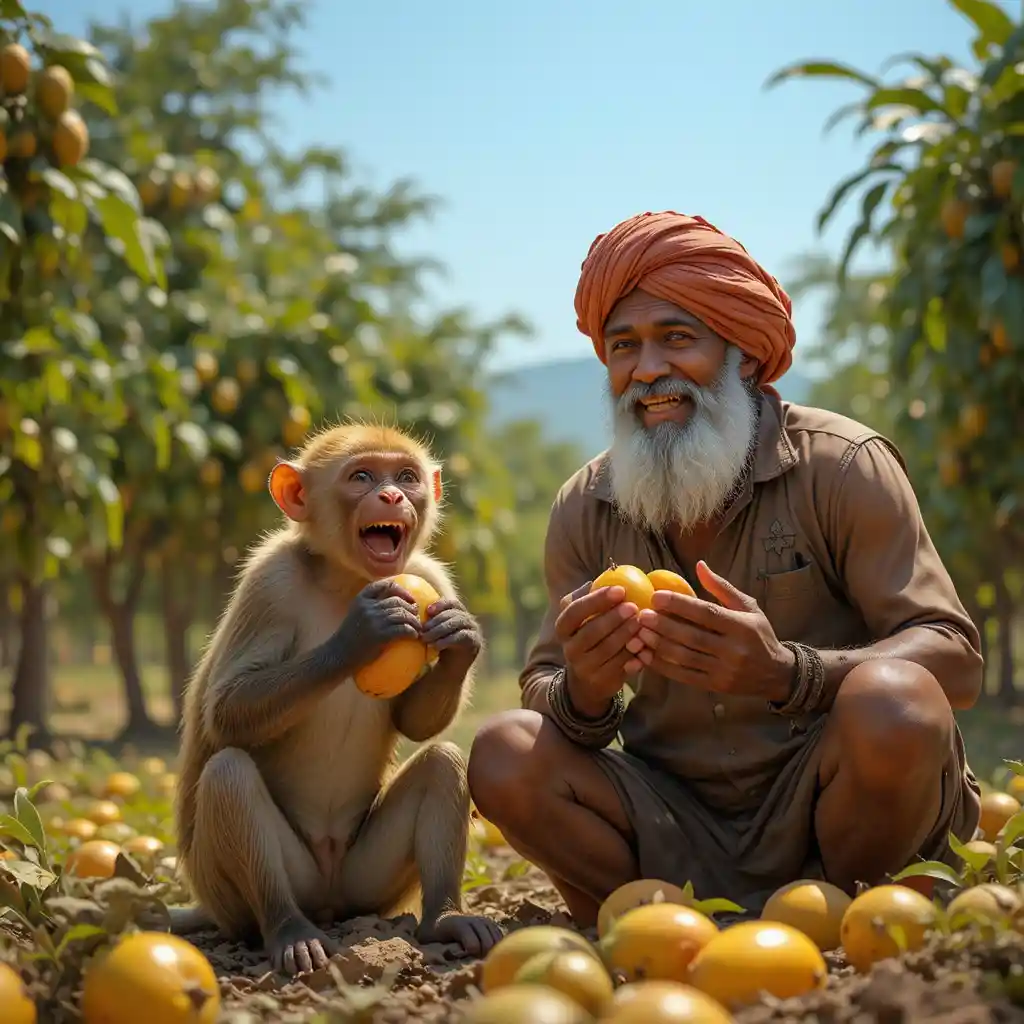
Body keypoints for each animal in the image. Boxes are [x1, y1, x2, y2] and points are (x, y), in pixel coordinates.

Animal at [169, 422, 503, 975]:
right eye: (362, 476)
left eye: (406, 477)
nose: (391, 495)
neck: (347, 579)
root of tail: (328, 900)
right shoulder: (270, 581)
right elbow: (226, 710)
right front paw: (359, 634)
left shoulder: (431, 577)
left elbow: (416, 724)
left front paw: (461, 639)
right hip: (233, 894)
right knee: (228, 774)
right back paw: (288, 929)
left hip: (365, 884)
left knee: (443, 761)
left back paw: (443, 918)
____________________
### Task goal
State the number of lines in the records that contain the string "right", and nothing more.

### Task solution
7